Proposals to use revenues from a new tax on millionaires to refinance federal student loans at reduced interest rates have also been put forward, so far unsuccessfully, by several Democrats – including Senator Elizabeth Warren, Representative John Tierney, and Representative George Miller, Ranking Member of the House Education and Workforce Committee.

The Congressional Bottom Line So Far

Party differences are not surprising, with the Republicans pushing piecemeal steps focused on deregulation and reduced federal involvement, while Democrats want a comprehensive overhaul to enable the federal government to make states and universities more accountable and improve consumer protections and transparency for students.
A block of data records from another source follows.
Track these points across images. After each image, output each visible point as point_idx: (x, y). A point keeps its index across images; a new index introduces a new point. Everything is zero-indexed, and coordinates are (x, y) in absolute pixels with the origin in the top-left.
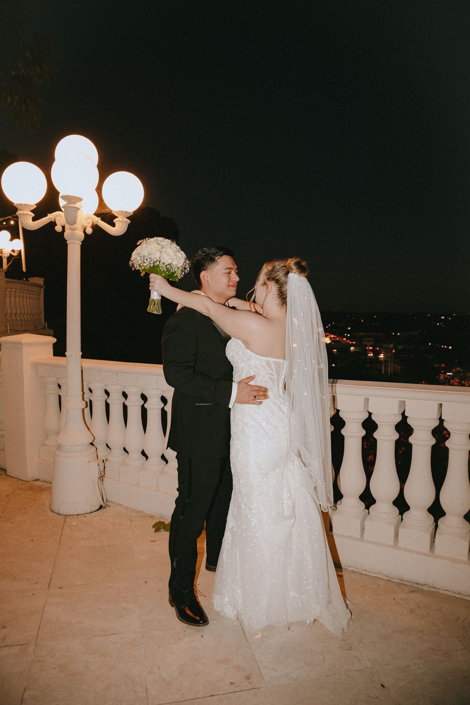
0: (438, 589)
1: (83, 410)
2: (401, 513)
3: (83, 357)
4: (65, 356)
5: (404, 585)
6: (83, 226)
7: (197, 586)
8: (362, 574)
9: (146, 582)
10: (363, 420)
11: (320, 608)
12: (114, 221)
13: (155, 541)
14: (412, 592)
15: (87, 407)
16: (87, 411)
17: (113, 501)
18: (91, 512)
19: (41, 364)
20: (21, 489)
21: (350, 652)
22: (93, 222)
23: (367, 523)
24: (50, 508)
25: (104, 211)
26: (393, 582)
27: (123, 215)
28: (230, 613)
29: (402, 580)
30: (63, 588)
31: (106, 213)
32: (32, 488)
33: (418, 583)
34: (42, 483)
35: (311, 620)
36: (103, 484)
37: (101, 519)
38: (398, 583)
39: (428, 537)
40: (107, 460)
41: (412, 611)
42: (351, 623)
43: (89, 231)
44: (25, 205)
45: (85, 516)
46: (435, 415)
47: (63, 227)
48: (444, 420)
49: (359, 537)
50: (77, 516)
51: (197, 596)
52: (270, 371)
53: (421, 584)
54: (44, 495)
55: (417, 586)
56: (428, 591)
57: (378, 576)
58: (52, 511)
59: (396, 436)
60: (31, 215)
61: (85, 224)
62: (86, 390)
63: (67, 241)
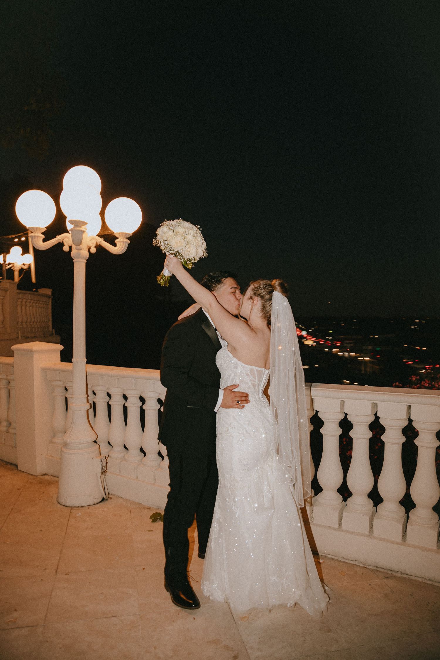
0: (410, 575)
1: (87, 411)
2: (376, 505)
3: (87, 363)
4: (72, 362)
5: (380, 572)
6: (88, 246)
7: (190, 572)
8: (340, 561)
9: (144, 569)
10: (340, 420)
11: (299, 592)
12: (115, 241)
13: (152, 531)
14: (387, 578)
15: (90, 408)
16: (91, 411)
17: (114, 493)
18: (94, 504)
19: (49, 369)
20: (31, 483)
21: (329, 633)
22: (97, 243)
23: (345, 515)
24: (57, 501)
25: (106, 233)
26: (369, 569)
27: (124, 236)
28: (219, 597)
29: (377, 567)
30: (68, 574)
31: (108, 235)
32: (41, 482)
33: (392, 570)
34: (50, 477)
35: (292, 603)
36: (105, 478)
37: (104, 511)
38: (373, 570)
39: (400, 527)
40: (109, 456)
41: (386, 596)
42: (329, 607)
43: (93, 250)
44: (37, 228)
45: (89, 508)
46: (404, 415)
47: (70, 247)
48: (413, 420)
49: (337, 526)
50: (82, 508)
51: (190, 582)
52: (253, 379)
53: (395, 571)
54: (52, 489)
55: (390, 573)
56: (400, 577)
57: (355, 563)
58: (59, 503)
59: (370, 435)
60: (41, 237)
61: (90, 244)
62: (90, 393)
63: (73, 259)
Prospects for both Congressional parties and chambers to shape a full reauthorization of the Higher Education Act will clarify after the November 2014 elections, but it is already apparent that legislators are seriously looking for solutions to problems that cannot be ignored in the new landscape of U.S. higher education.

Research and data for this brief were drawn from the National Center for Education Statistics; “Taking Action: Higher Education and Student Debt,” The Domestic Policy Council and The Coucil of Economic Advisors, June 2014; and “Strengthening America’s Higher Education System,” House Committee on Education and the Workforce, 2014.